20.10.2020 Zivilrecht

OGH: Zugang zum See – zur Auslegung von Servitutsvereinbarungen

Wenn das Berufungsgericht davon ausging, der Beweggrund eines Käufers einer Liegenschaft, mit der die Berechtigung des Seezugangs und des Badens verbunden ist, sei darin gelegen, nicht nur allein, sondern mit seinen Familienmitgliedern zum See zu gelangen (mögen sie auch nicht unmittelbar haushaltszugehörig sein, wie etwa Enkelkinder), ist diese Auslegung vertretbar


Schlagworte: Servitut, Zugang zum See, Baden, Familienangehörige, Vertragsauslegung
Gesetze:

 

§§ 472 ff ABGB, § 914 ABGB

 

GZ 9 Ob 38/20h, 26.08.2020

 

OGH: Wird im Servitutsbestellungsvertrag Ausmaß und Umfang des eingeräumten Rechts nicht näher festgelegt, so liegt eine ungemessene Servitut vor.

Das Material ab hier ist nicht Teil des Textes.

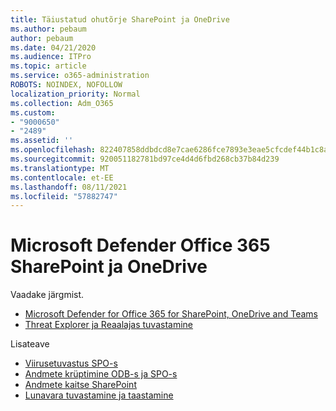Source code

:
 ```yaml
---
title: Täiustatud ohutõrje SharePoint ja OneDrive
ms.author: pebaum
author: pebaum
ms.date: 04/21/2020
ms.audience: ITPro
ms.topic: article
ms.service: o365-administration
ROBOTS: NOINDEX, NOFOLLOW
localization_priority: Normal
ms.collection: Adm_O365
ms.custom:
- "9000650"
- "2489"
ms.assetid: ''
ms.openlocfilehash: 822407858ddbdcd8e7cae6286fce7893e3eae5cfcdef44b1c8ad332c67a3ee77
ms.sourcegitcommit: 920051182781bd97ce4d4d6fbd268cb37b84d239
ms.translationtype: MT
ms.contentlocale: et-EE
ms.lasthandoff: 08/11/2021
ms.locfileid: "57882747"
---
```

# <a name="microsoft-defender-for-office-365-in-sharepoint-and-onedrive"></a>Microsoft Defender Office 365 SharePoint ja OneDrive

Vaadake järgmist.
- [Microsoft Defender for Office 365 for SharePoint, OneDrive and Teams](https://docs.microsoft.com/microsoft-365/security/office-365-security/atp-for-spo-odb-and-teams)
- [Threat Explorer ja Reaalajas tuvastamine](https://docs.microsoft.com/microsoft-365/security/office-365-security/threat-explorer-views)


Lisateave

- [Viirusetuvastus SPO-s](https://docs.microsoft.com/microsoft-365/security/office-365-security/virus-detection-in-spo)</br>
- [Andmete krüptimine ODB-s ja SPO-s](https://docs.microsoft.com/microsoft-365/compliance/data-encryption-in-odb-and-spo)</br>
- [Andmete kaitse SharePoint](https://docs.microsoft.com/sharepoint/safeguarding-your-data)</br>
- [Lunavara tuvastamine ja taastamine](https://support.office.com/article/Ransomware-detection-and-recovering-your-files-0d90ec50-6bfd-40f4-acc7-b8c12c73637f)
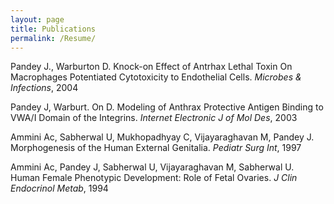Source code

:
 ```yaml
---
layout: page
title: Publications
permalink: /Resume/
---
```


Pandey J., Warburton D. Knock-on Effect of Antrhax Lethal Toxin On Macrophages Potentiated Cytotoxicity to Endothelial Cells. *Microbes & Infections*, 2004

Pandey J, Warburt. On D. Modeling of Anthrax Protective Antigen Binding to VWA/I Domain of the Integrins. *Internet Electronic J of Mol Des*, 2003

Ammini Ac, Sabherwal U, Mukhopadhyay C, Vijayaraghavan M, Pandey J. Morphogenesis of the Human External Genitalia. *Pediatr Surg Int*, 1997

Ammini Ac, Pandey J, Sabherwal U, Vijayaraghavan M, Sabherwal U. Human Female Phenotypic Development: Role of Fetal Ovaries. *J Clin Endocrinol Metab*, 1994
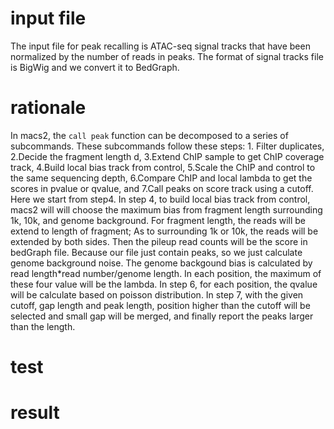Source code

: # input file
The input file for peak recalling is ATAC-seq signal tracks that have been normalized by the number of reads in peaks. The format of signal tracks file is BigWig and we convert it to BedGraph.
# rationale
In macs2, the `call peak` function can be decomposed to a series of subcommands. These subcommands follow these steps: 1. Filter duplicates, 2.Decide the fragment length d, 3.Extend ChIP sample to get ChIP coverage track, 4.Build local bias track from control, 5.Scale the ChIP and control to the same sequencing depth, 6.Compare ChIP and local lambda to get the scores in pvalue or qvalue, and 7.Call peaks on score track using a cutoff. Here we start from step4.
In step 4, to build local bias track from control, macs2 will will choose the maximum bias from fragment length surrounding 1k, 10k, and genome background. For fragment length, the reads will be extend to length of fragment; As to surrounding 1k or 10k, the reads will be extended by both sides. Then the pileup read counts will be the score in bedGraph file. Because our file just contain peaks, so we just calculate genome background noise. The genome backgound bias is calculated by read length*read number/genome length. In each position, the maximum of these four value will be the lambda. In step 6, for each position, the qvalue will be calculate based on poisson distribution. In step 7, with the given cutoff, gap length and peak length, position higher than the cutoff will be selected and small gap will be merged, and finally report the peaks larger than the length.  
# test
# result
<!--stackedit_data:
eyJoaXN0b3J5IjpbLTEyNzcxNjkwOTgsMTI5MDY2OTQ3Myw3OT
I2MzE1NDksLTEyNDkwNzA4ODgsNjAyMDkxMzQsLTEzNDczODgy
NTIsLTEzMzEzMDMyMzcsLTM5OTY0NjY1NSwtMTY3OTY3OTI4MV
19
-->
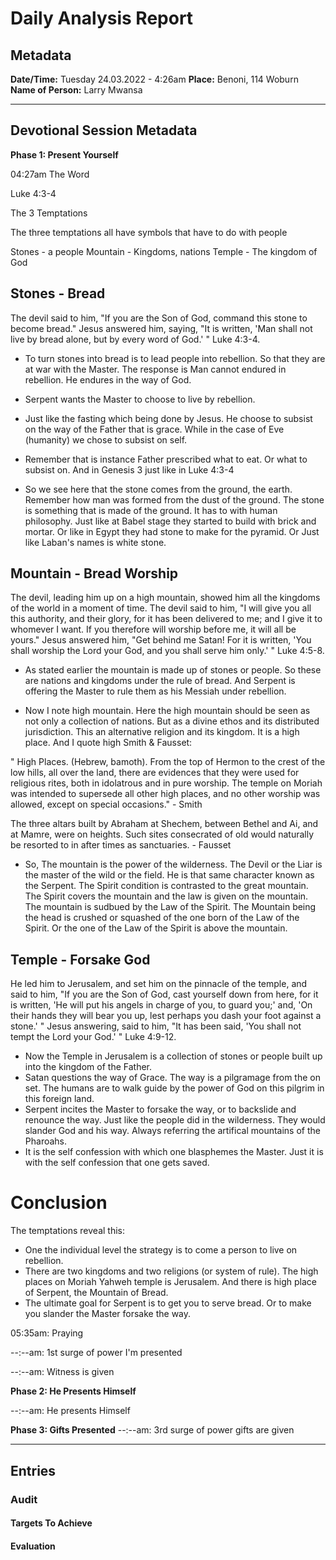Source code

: # Daily Analysis Report

## Metadata

**Date/Time:** Tuesday 24.03.2022 - 4:26am
**Place:** Benoni, 114 Woburn
**Name of Person:** Larry Mwansa
____

## Devotional Session Metadata

**Phase 1: Present Yourself**

04:27am The Word

Luke 4:3-4

The 3 Temptations

The three temptations all have symbols that have to do with people

Stones - a people
Mountain - Kingdoms, nations
Temple - The kingdom of God

## Stones - Bread
The devil said to him, "If you are the Son of God, command this stone to become bread." Jesus answered him, saying, "It is written, 'Man shall not live by bread alone, but by every word of God.' " 
Luke 4:3-4.

* To turn stones into bread is to lead people into rebellion. So that they are at war with the Master. The response is Man cannot endured in rebellion. He endures in the way of God.

* Serpent wants the Master to choose to live by rebellion. 
* Just like the fasting which being done by Jesus. He choose to subsist on the way of the Father that is grace. While in the case of Eve (humanity) we chose to subsist on self.

* Remember that is instance Father prescribed what to eat. Or what to subsist on. And in Genesis 3 just like in Luke 4:3-4

* So we see here that the stone comes from the ground, the earth. Remember how man was formed from the dust of the ground. The stone is something that is made of the ground. It has to with human philosophy. Just like at Babel stage they started to build with brick and mortar. Or like in Egypt they had stone to make for the pyramid. Or Just like Laban's names is white stone.

## Mountain - Bread Worship
The devil, leading him up on a high mountain, showed him all the kingdoms of the world in a moment of time. The devil said to him, "I will give you all this authority, and their glory, for it has been delivered to me; and I give it to whomever I want. If you therefore will worship before me, it will all be yours." Jesus answered him, "Get behind me Satan! For it is written, 'You shall worship the Lord your God, and you shall serve him only.' " 
Luke 4:5-8.

* As stated earlier the mountain is made up of stones or people. So these are nations and kingdoms under the rule of bread. And Serpent is offering the Master to rule them as his Messiah under rebellion.

* Now I note high mountain. Here the high mountain should be seen as not only a collection of nations. But as a divine ethos and its distributed jurisdiction. This an alternative religion and its kingdom. It is a high place. And I quote high Smith & Fausset: 

" High Places. (Hebrew, bamoth). From the top of Hermon to the crest of the low hills, all over the land, there are evidences that they were used for religious rites, both in idolatrous and in pure worship. The temple on Moriah was intended to supersede all other high places, and no other worship was allowed, except on special occasions." - Smith

The three altars built by Abraham at Shechem, between Bethel and Ai, and at Mamre, were on heights. Such sites consecrated of old would naturally be resorted to in after times as sanctuaries. - Fausset

* So, The mountain is the power of the wilderness. The Devil or the Liar is the master of the wild or the field. He is that same character known as the Serpent. The Spirit condition is contrasted to the great mountain. The Spirit covers the mountain and the law is given on the mountain. The mountain is sudbued by the Law of the Spirit. The Mountain being the head is crushed or squashed of the one born of the Law of the Spirit. Or the one of the Law of the Spirit is above the mountain.


## Temple - Forsake God
He led him to Jerusalem, and set him on the pinnacle of the temple, and said to him, "If you are the Son of God, cast yourself down from here, for it is written, 'He will put his angels in charge of you, to guard you;' and, 'On their hands they will bear you up, lest perhaps you dash your foot against a stone.' " Jesus answering, said to him, "It has been said, 'You shall not tempt the Lord your God.' " 
Luke 4:9-12.

* Now the Temple in Jerusalem is a collection of stones or people built up into the kingdom of the Father. 
* Satan questions the way of Grace. The way is a pilgramage from the on set. The humans are to walk guide by the power of God on this pilgrim in this foreign land.
* Serpent incites the Master to forsake the way, or to backslide and renounce the way. Just like the people did in the wilderness. They would slander God and his way. Always referring the artifical mountains of the Pharoahs.  
* It is the self confession with which one blasphemes the Master. Just it is with the self confession that one gets saved.


# Conclusion
The temptations reveal this: 
* One the individual level the strategy is to come a person to live on rebellion.
* There are two kingdoms and two religions (or system of rule). The high places on Moriah Yahweh temple is Jerusalem. And there is high place of Serpent,  the Mountain of Bread. 
* The ultimate goal for Serpent is to get you to serve bread. Or to make you slander the Master forsake the way. 


05:35am: Praying

--:--am: 1st surge of power I'm presented

--:--am: Witness is given

**Phase 2: He Presents Himself**

--:--am: He presents Himself

**Phase 3: Gifts Presented**
--:--am: 3rd surge of power gifts are given

_______

## Entries



### Audit

#### Targets To Achieve

#### Evaluation
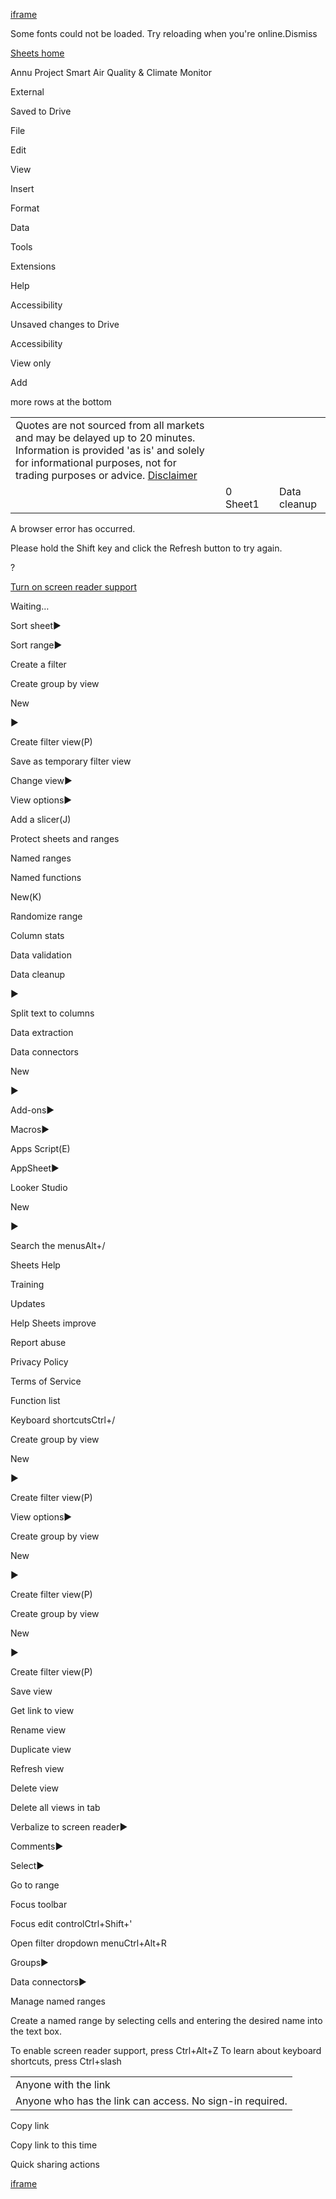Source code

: [iframe](about:blank)

Some fonts could not be loaded. Try reloading when you're online.Dismiss

[Sheets home](https://docs.google.com/spreadsheets/?usp=sheets_web)

Annu Project Smart Air Quality & Climate Monitor

External

Saved to Drive

File

Edit

View

Insert

Format

Data

Tools

Extensions

Help

Accessibility

Unsaved changes to Drive

Accessibility

View only

Add

more rows at the bottom

|     |     |     |     |     |
| --- | --- | --- | --- | --- |
| Quotes are not sourced from all markets and may be delayed up to 20 minutes. Information is provided 'as is' and solely for informational purposes, not for trading purposes or advice. [Disclaimer](http://www.google.com/googlefinance/disclaimer/) |
|  |  | 0<br>Sheet1 |  | Data cleanup |

A browser error has occurred.

Please hold the Shift key and click the Refresh button to try again.

?

 [Turn on screen reader support](https://docs.google.com/spreadsheets/d/1xonjKJCw0JkJ5-f5zJhEZJnQ85mGXE3yYABLEkpqNAw/edit?gid=0#)

Waiting…

Sort sheet►

Sort range►

Create a filter

Create group by view

New

►

Create filter view(P)

Save as temporary filter view

Change view►

View options►

Add a slicer(J)

Protect sheets and ranges

Named ranges

Named functions

New(K)

Randomize range

Column stats

Data validation

Data cleanup

►

Split text to columns

Data extraction

Data connectors

New

►

Add-ons►

Macros►

Apps Script(E)

AppSheet►

Looker Studio

New

►

Search the menusAlt+/

Sheets Help

Training

Updates

Help Sheets improve

Report abuse

Privacy Policy

Terms of Service

Function list

Keyboard shortcutsCtrl+/

Create group by view

New

►

Create filter view(P)

View options►

Create group by view

New

►

Create filter view(P)

Create group by view

New

►

Create filter view(P)

Save view

Get link to view

Rename view

Duplicate view

Refresh view

Delete view

Delete all views in tab

Verbalize to screen reader►

Comments►

Select►

Go to range

Focus toolbar

Focus edit controlCtrl+Shift+'

Open filter dropdown menuCtrl+Alt+R

Groups►

Data connectors►

Manage named ranges

Create a named range by selecting cells and entering the desired name into the text box.

To enable screen reader support, press Ctrl+Alt+Z To learn about keyboard shortcuts, press Ctrl+slash

|     |
| --- |
| Anyone with the link |
| Anyone who has the link can access. No sign-in required. |

Copy link

Copy link to this time

Quick sharing actions

[iframe](/drivesharing/clientmodel?id=1xonjKJCw0JkJ5-f5zJhEZJnQ85mGXE3yYABLEkpqNAw&foreignService=ritz&authuser=0&origin=https%3A%2F%2Fdocs.google.com)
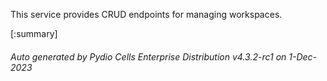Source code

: 






This service provides CRUD endpoints for managing workspaces.

[:summary]

###### Auto generated by Pydio Cells Enterprise Distribution v4.3.2-rc1 on 1-Dec-2023
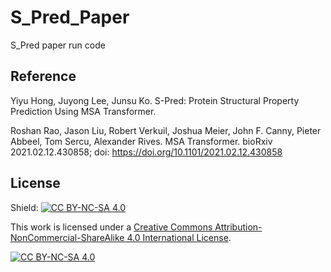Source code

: # S_Pred_Paper
S_Pred paper run code


















## Reference

Yiyu Hong, Juyong Lee, Junsu Ko. S-Pred: Protein Structural Property Prediction Using MSA Transformer.

Roshan Rao, Jason Liu, Robert Verkuil, Joshua Meier, John F. Canny, Pieter Abbeel, Tom Sercu, Alexander Rives. MSA Transformer. bioRxiv 2021.02.12.430858; doi: https://doi.org/10.1101/2021.02.12.430858


## License
Shield: [![CC BY-NC-SA 4.0][cc-by-nc-sa-shield]][cc-by-nc-sa]

This work is licensed under a
[Creative Commons Attribution-NonCommercial-ShareAlike 4.0 International License][cc-by-nc-sa].

[![CC BY-NC-SA 4.0][cc-by-nc-sa-image]][cc-by-nc-sa]

[cc-by-nc-sa]: http://creativecommons.org/licenses/by-nc-sa/4.0/
[cc-by-nc-sa-image]: https://licensebuttons.net/l/by-nc-sa/4.0/88x31.png
[cc-by-nc-sa-shield]: https://img.shields.io/badge/License-CC%20BY--NC--SA%204.0-lightgrey.svg


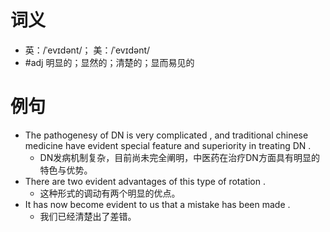 # 词义
- 英：/ˈevɪdənt/； 美：/ˈevɪdənt/
- #adj 明显的；显然的；清楚的；显而易见的
# 例句
- The pathogenesy of DN is very complicated , and traditional chinese medicine have evident special feature and superiority in treating DN .
	- DN发病机制复杂，目前尚未完全阐明，中医药在治疗DN方面具有明显的特色与优势。
- There are two evident advantages of this type of rotation .
	- 这种形式的调动有两个明显的优点。
- It has now become evident to us that a mistake has been made .
	- 我们已经清楚出了差错。
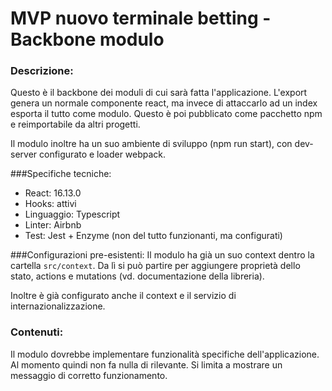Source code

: # MVP nuovo terminale betting - Backbone modulo

### Descrizione:

Questo è il backbone dei moduli di cui sarà fatta l'applicazione.
L'export genera un normale componente react, ma invece di attaccarlo ad un index esporta il tutto come modulo.
Questo è poi pubblicato come pacchetto npm e reimportabile da altri progetti.

Il modulo inoltre ha un suo ambiente di sviluppo (npm run start), con dev-server configurato e loader webpack.


###Specifiche tecniche:
- React: 16.13.0
- Hooks: attivi
- Linguaggio: Typescript
- Linter: Airbnb
- Test: Jest + Enzyme (non del tutto funzionanti, ma configurati)



###Configurazioni pre-esistenti:
Il modulo ha già un suo context dentro la cartella ```src/context```. 
Da lì si può partire per aggiungere proprietà dello stato, actions e mutations (vd. documentazione della libreria).

Inoltre è già configurato anche il context e il servizio di internazionalizzazione.


### Contenuti:
Il modulo dovrebbe implementare funzionalità specifiche dell'applicazione. Al momento quindi non fa nulla di rilevante.
Si limita a mostrare un messaggio di corretto funzionamento.
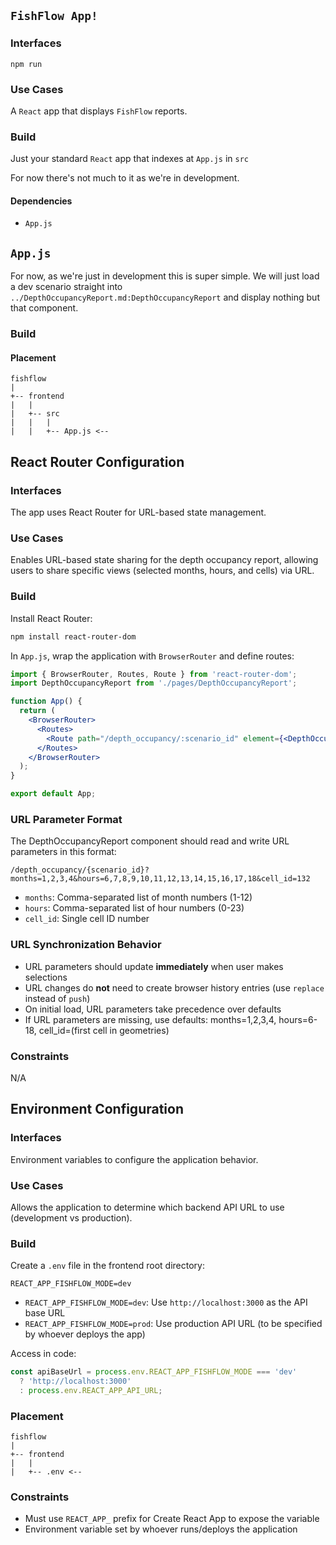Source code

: ## `FishFlow App!`

### Interfaces

```
npm run
```

### Use Cases

A `React` app that displays `FishFlow` reports.

### Build

Just your standard `React` app that indexes at `App.js` in `src`

For now there's not much to it as we're in development.

#### Dependencies

- `App.js`

## `App.js`

For now, as we're just in development this is super simple. We will just load a dev scenario straight into `../DepthOccupancyReport.md:DepthOccupancyReport` and display nothing but that component. 

### Build

#### Placement

```
fishflow
|
+-- frontend
|   |
|   +-- src
|   |   |
|   |   +-- App.js <--
```


## React Router Configuration

### Interfaces

The app uses React Router for URL-based state management.

### Use Cases

Enables URL-based state sharing for the depth occupancy report, allowing users to share specific views (selected months, hours, and cells) via URL.

### Build

Install React Router:
```bash
npm install react-router-dom
```

In `App.js`, wrap the application with `BrowserRouter` and define routes:

```jsx
import { BrowserRouter, Routes, Route } from 'react-router-dom';
import DepthOccupancyReport from './pages/DepthOccupancyReport';

function App() {
  return (
    <BrowserRouter>
      <Routes>
        <Route path="/depth_occupancy/:scenario_id" element={<DepthOccupancyReport />} />
      </Routes>
    </BrowserRouter>
  );
}

export default App;
```

### URL Parameter Format

The DepthOccupancyReport component should read and write URL parameters in this format:
```
/depth_occupancy/{scenario_id}?months=1,2,3,4&hours=6,7,8,9,10,11,12,13,14,15,16,17,18&cell_id=132
```

- `months`: Comma-separated list of month numbers (1-12)
- `hours`: Comma-separated list of hour numbers (0-23)
- `cell_id`: Single cell ID number

### URL Synchronization Behavior

- URL parameters should update **immediately** when user makes selections
- URL changes do **not** need to create browser history entries (use `replace` instead of `push`)
- On initial load, URL parameters take precedence over defaults
- If URL parameters are missing, use defaults: months=1,2,3,4, hours=6-18, cell_id=(first cell in geometries)

### Constraints

N/A

## Environment Configuration

### Interfaces

Environment variables to configure the application behavior.

### Use Cases

Allows the application to determine which backend API URL to use (development vs production).

### Build

Create a `.env` file in the frontend root directory:

```
REACT_APP_FISHFLOW_MODE=dev
```

- `REACT_APP_FISHFLOW_MODE=dev`: Use `http://localhost:3000` as the API base URL
- `REACT_APP_FISHFLOW_MODE=prod`: Use production API URL (to be specified by whoever deploys the app)

Access in code:
```jsx
const apiBaseUrl = process.env.REACT_APP_FISHFLOW_MODE === 'dev' 
  ? 'http://localhost:3000' 
  : process.env.REACT_APP_API_URL;
```

### Placement

```
fishflow
|
+-- frontend
|   |
|   +-- .env <--
```

### Constraints

- Must use `REACT_APP_` prefix for Create React App to expose the variable
- Environment variable set by whoever runs/deploys the application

Deren Umfang richtet sich, ebenso wie die Art der Ausübung nach dem Inhalt des Titels, bei dessen Auslegung insbesondere der Zweck der Dienstbarkeit zu beachten ist. Maßgebend ist dabei das jeweilige Bedürfnis des herrschenden Gutes unter Berücksichtigung der ursprünglichen Bewirtschaftungsart sowie der vorhersehbaren Art der Ausübung.

 

Die Art der Ausübung findet ihre Grenzen in einer unzumutbaren Beeinträchtigung des Eigentümers des dienenden Gutes. Dem Berechtigten soll der angestrebte Vorteil ermöglicht, dem Belasteten aber so wenig wie möglich geschadet werden. Eine unzulässige Erweiterung der Dienstbarkeit liegt nur dann vor, wenn das dienende Gut dadurch erheblich schwerer belastet wird.

 

Diese gem § 484 ABGB vorzunehmende Interessensabwägung ist stets von den Umständen des Einzelfalls abhängig.

 

Nach den Tatsachengrundlagen ist davon auszugehen, dass der Vereinbarung über die Begründung der Dienstbarkeit offenkundig die Absicht zugrunde lag, eine vorteilhaftere Benutzung des Grundstücks zu bewirken, indem das Recht auf den Zugang zum See und die Benutzung des Uferstreifens als Badeplatz eingeräumt wird. Dem jeweiligen Eigentümer der Liegenschaft und dessen Familienmitgliedern sollte auch ermöglicht werden, vor und nach dem Baden am Uferbereich zu verweilen und dort Kleidung, Schuhe und Badesachen abzulegen. Dass die Liegenschaft – insbesondere an heißen Tagen – mehrmals täglich zum Baden aufgesucht werden wird, war vorhersehbar. Die vom Berufungsgericht vorgenommene Auslegung, eine Einschränkung des Badens auf einmal pro Tag sei weder mit dem Wortlaut der Dienstbarkeitsvereinbarung noch mit deren Sinn und Zweck in Einklang zu bringen, bewegt sich im Rahmen der zitierten Auslegungsregeln.

 

Dies trifft auch auf die Auslegung des Kreises der berechtigten Familienangehörigen zu. Wenn das Berufungsgericht davon ausging, der Beweggrund eines Käufers einer Liegenschaft, mit der die Berechtigung des Seezugangs und des Badens verbunden ist, sei darin gelegen, nicht nur allein, sondern mit seinen Familienmitgliedern zum See zu gelangen (mögen sie auch nicht unmittelbar haushaltszugehörig sein, wie etwa Enkelkinder), ist diese Auslegung vertretbar.

 

Da auf die jeweiligen Bedürfnisse der Liegenschaft abzustellen ist, kann der Kreis der Berechtigten im Rahmen der bei Abschluss der Servitutsvereinbarung vorstellbaren Nutzung auch größer werden (etwa im Falle der Vergrößerung der Eigentümerfamilie, der Aufteilung der Eigentümerstellung auf mehrere Personen, aber auch im Fall der Vermietung an mehrere Mieter). Im Allgemeinen bedeutet die Steigerung der Zahl der Benutzungsfälle für sich allein noch keine unzulässige Erweiterung der Servitut.